Russian businessman (born 1955)

Alexander Yebralidze (ალექსანდრე ებრალიძე, alek’sandre ebralidze; Александр Иосифович Ебралидзе, Aleksandr Iosifovich Yebralidze) (born June 20, 1955) is a Russian tycoon of Georgian origin. He is the Director General of the Center for Humanitarian and Business Cooperation OJSC and runs several businesses in St. Petersburg. He advanced an ambition to become President of Georgia in May 2009, triggering controversy in the Georgian political circles.

==Businessman career==
Born in Batumi, then-Soviet Georgia, Ebralidze has lived in Leningrad (now St. Petersburg, Russia) since age 15. He graduated from the State Russian Herzen Pedagogical University. Yebralidze started out as a businessman in 1989. He was jailed twice around the same time: first for a robbery, and then for hooliganism and resistance to the police. Ebralidze then forged close relations with the Russian authorities and made his fortune as a trader and property developer in the early 1990s.
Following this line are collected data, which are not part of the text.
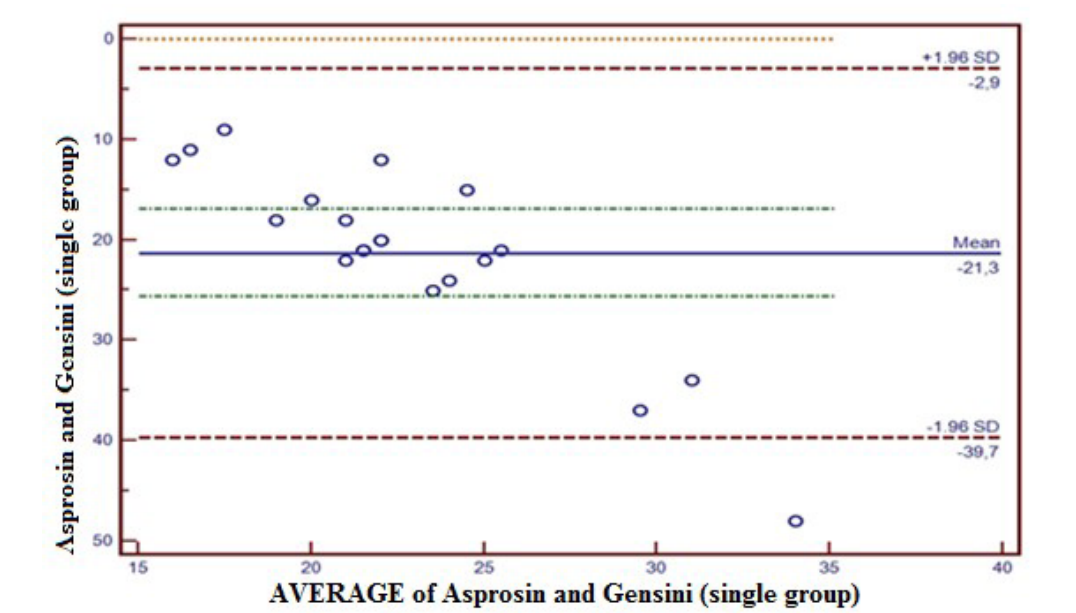
Fig. 3 - Concordance between Asprosin value and Gensini score in the single coronary lesion group. The concordance between Asprosin and Gensini by Bland-Altman method in the single coronary lesion group was -39.7 to 2.9 at a confidence level of 95%. Five percent (5%) of total observations was observed out of confidence level of 95%. SD=standard deviation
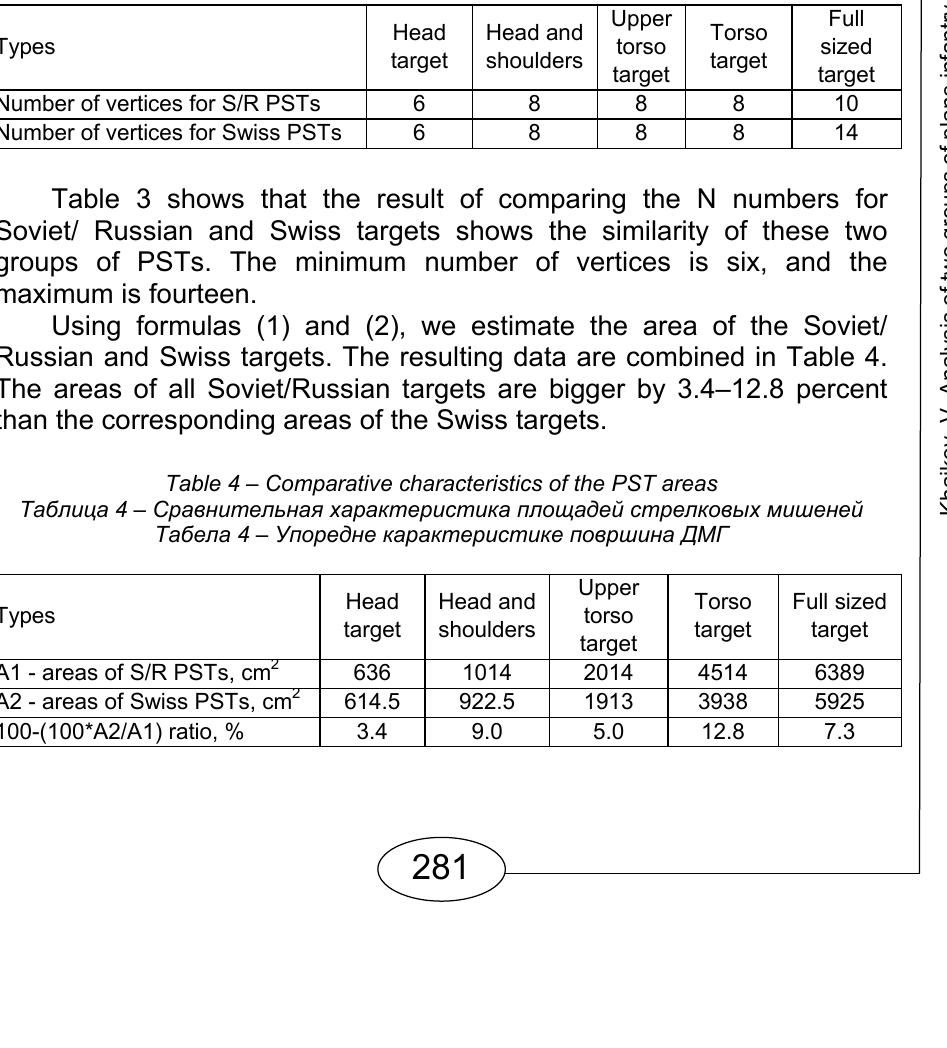
Table 3 – Comparative characteristics of the number of vertices for PSTs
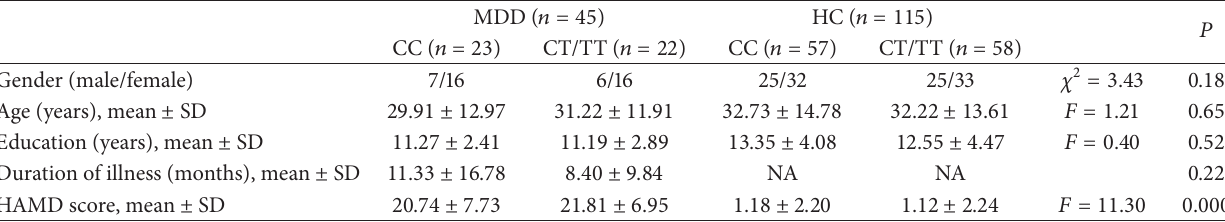
Table 1: Demographics and clinical data of participants.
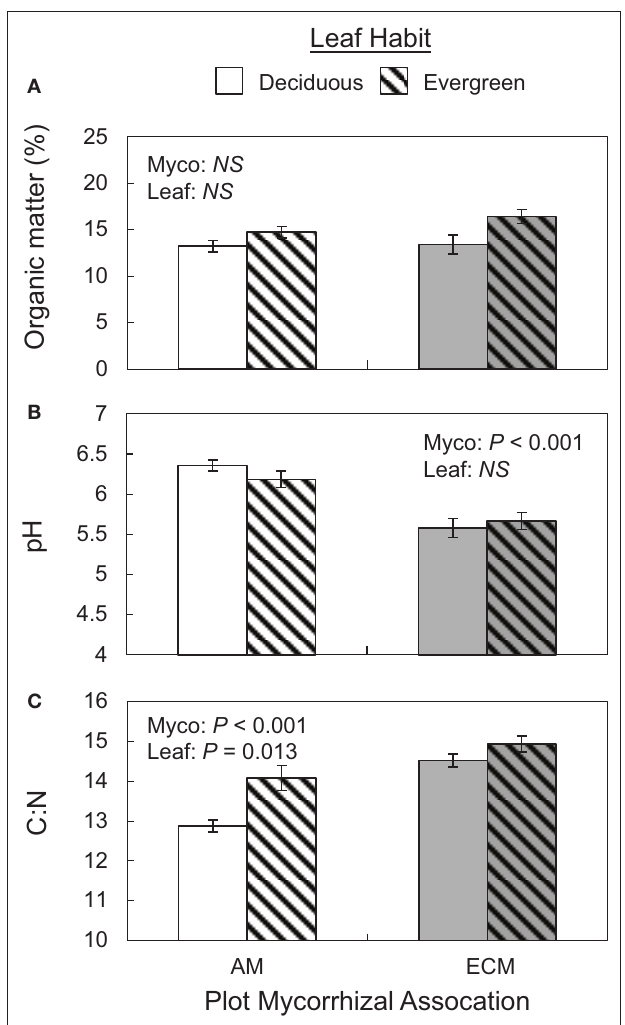
FIGURE 2 | Soil organic matter content (A) , pH (B) , and C:N ratios (C) in forestry plots at The Morton Arboretum. Bars are mean ratios; one standard error of the mean is presented. Open bars, deciduous plots; hatched bars, evergreen plots; white bars, AM plots; gray bars, ECM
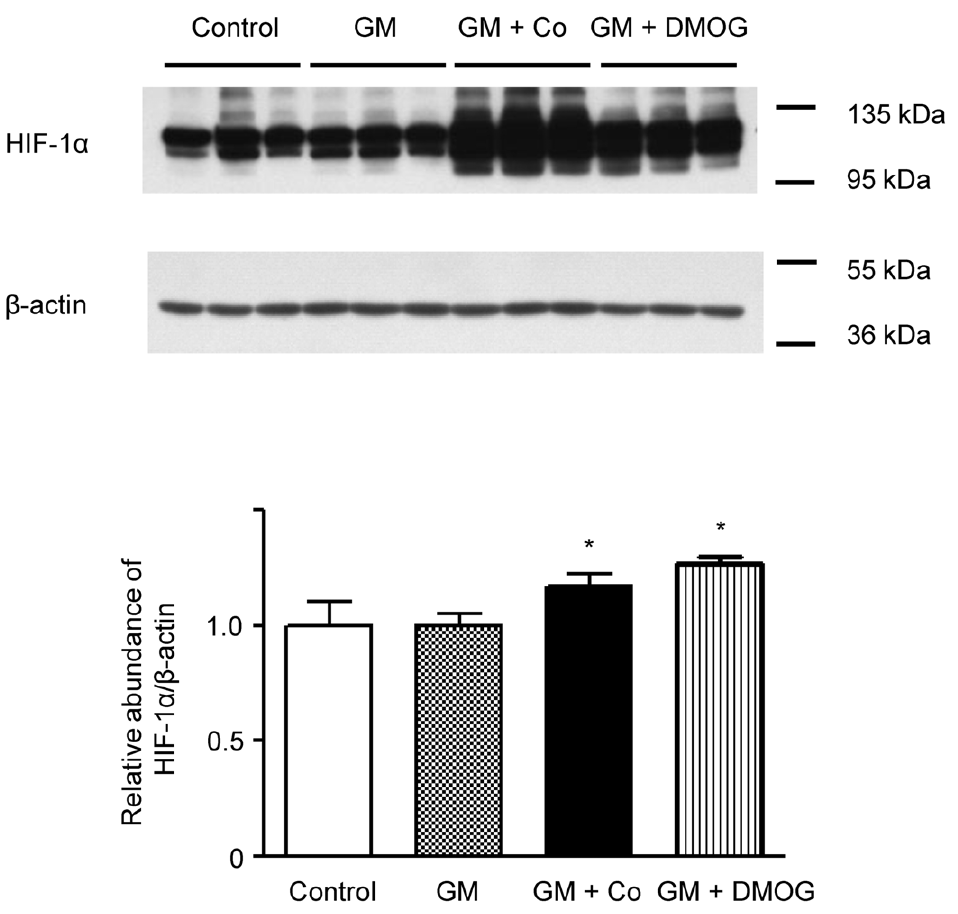
Figure 1. Activation of hypoxia-inducible factor (HIF) in HK-2 cells. Western blotting of HIF-1 a in HK-2 cells. HK-2 cells were pre-treated with 150 m M of cobalt or 1 mM of DMOG for 24 h and then treated with 3 mM of gentamicin for another 24 h. Beta-actin was used as a loading control. A representative set of three independent experiments is shown. Densitometric ratios between HIF-1 a and b -actin of cells are shown as the relative ratios of experimental groups compared with control cells. The results are expressed as the mean 6 s.d. *Significantly different with respect to control cells. * P , 0.05. GM, gentamicin treatment; GM + Co, cobalt pre-treatment and gentamicin treatment; GM + DMOG, DMOG pre-treatment and gentamicin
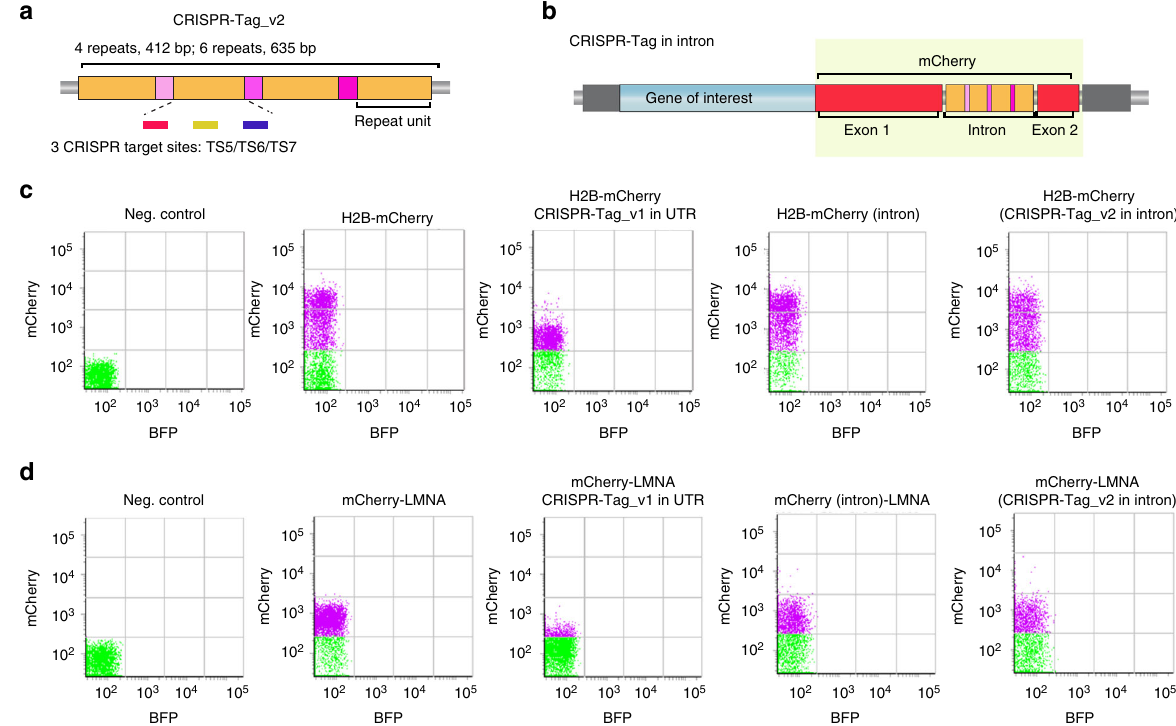
Fig. 2 The protein expression remains normal when hiding CRISPR-Tag in intron. a Schematic of CRISPR-Tag_v2 design which contains four repeats. Each repeat harbors three CRISPR-targeting sites including TS5, TS6, and TS7. b Schematic of CRISPR-Tag positioning in the intron of mCherry. The fragment including mCherry and CRISPR-Tag, indicated by yellow, was integrated to the N-terminus or C-terminus of a target gene. c , d FACS analysis was performed to characterize H2B-mCherry ( c ) or mCherry-LMNA ( d ) expression in HeLa cells. Each dot represents single cells. BFP serves as an irrelevant channel. The distribution of dots along the y -axis indicates mCherry signal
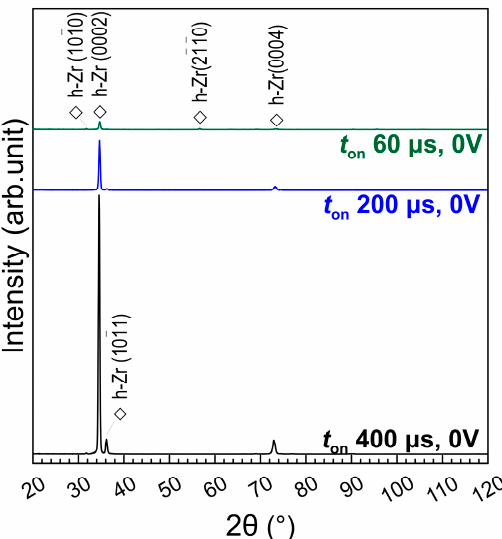
Figure 4. X-ray diffractograms of Zr films deposited at the argon pressure of 1.2 Pa and the substrate bias of 0 V with different HiPIMS pulse widths ( t on ).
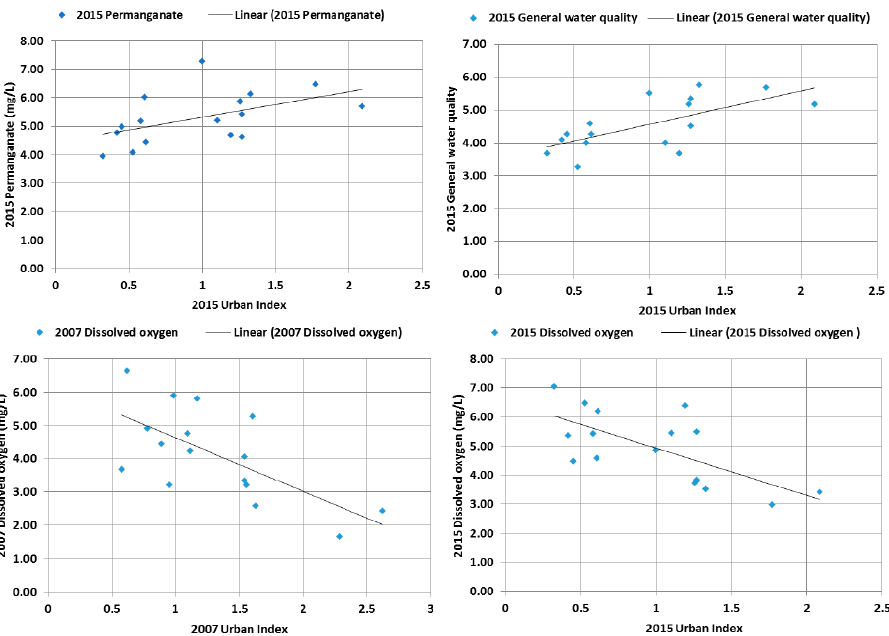
Figure 4. Relationships between water quality indicators and I URB .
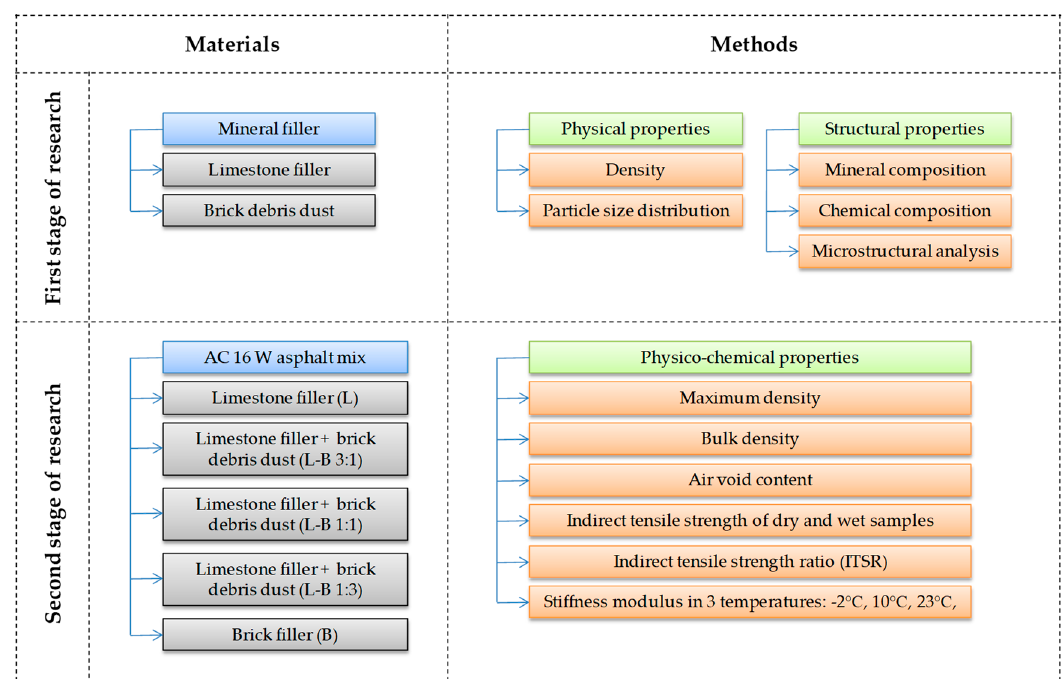
Figure 2. Methodology scheme used for this work.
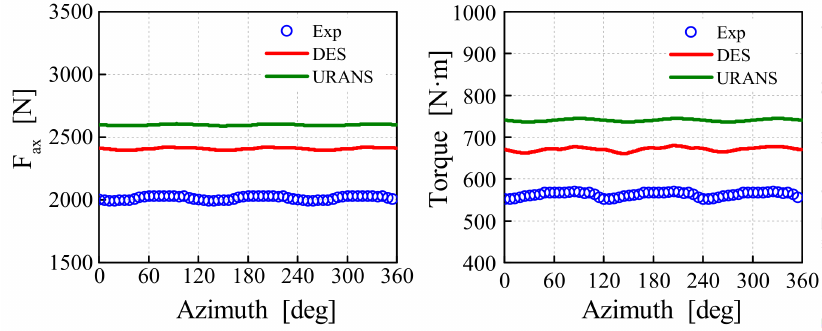
Figure 6. Comparison of the rotor axial force and torque at the wind speed of 24 m/s, TSR =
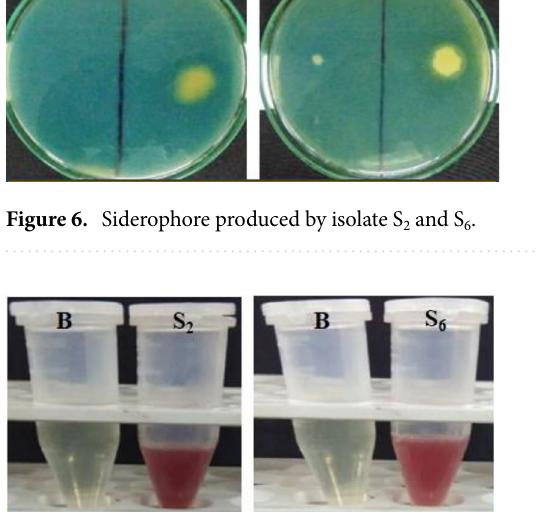
Figure 7. Tetrazolium test (Hydroxymate type Siderophore).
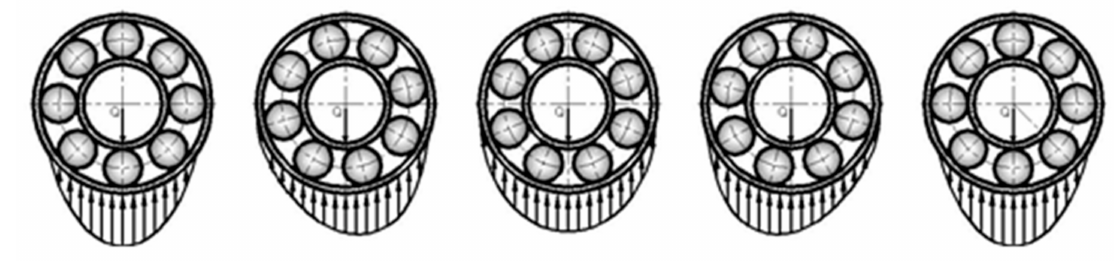
Figure 2. Periodic change of load distribution inside the rolling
As of 2009, he is the director general and co-owner of the Taleon group, owning a fashionable club and luxury hotel housed in historical mansions in St. Petersburg, as well as the owner of several elite shops and markets.

==Political activities==
In May 2009, Ebralidze attended the "assembly of peoples of Georgia" in Sochi, Russia, organized by the critics of Georgian government. He announced having ambition to become a president of Georgia, triggering protest from several delegates from Tbilisi who walked out of the meeting hall after Ebralidze's announcement. Ebralidze said he had been waiting for twenty years and now he was "giving up his modesty". He said he was a supporter of Georgia's "neutrality" and close ties with Russia. He added that Georgia’s territorial integrity and friendly relations with Russia were his major goals.

Givi Targamadze, senior member of the Parliament of Georgia for the ruling United National Movement party accused Ebralidze of being behind the 2009 Georgian attempted mutiny with the aim of “at least to trigger unrest in Georgia” or “at maximum to pave the way for entry of the Russian occupation forces in Tbilisi.” Ebralidze dispatched his attorney lawyer in Tbilisi to formally request the Georgian chief prosecutor’s office to probe into the allegations. He said he would seek for public apology from Targamadze.

Ebralidze had set the 2013 presidential elections, after President Mikheil Saakashvili’s second and final term in office expired, as his target. It remained unclear how Ebralidze would run for presidency, as he had not lived in Georgia for last 40 years and has no Georgian citizenship. He has avoided answering questions about the issue.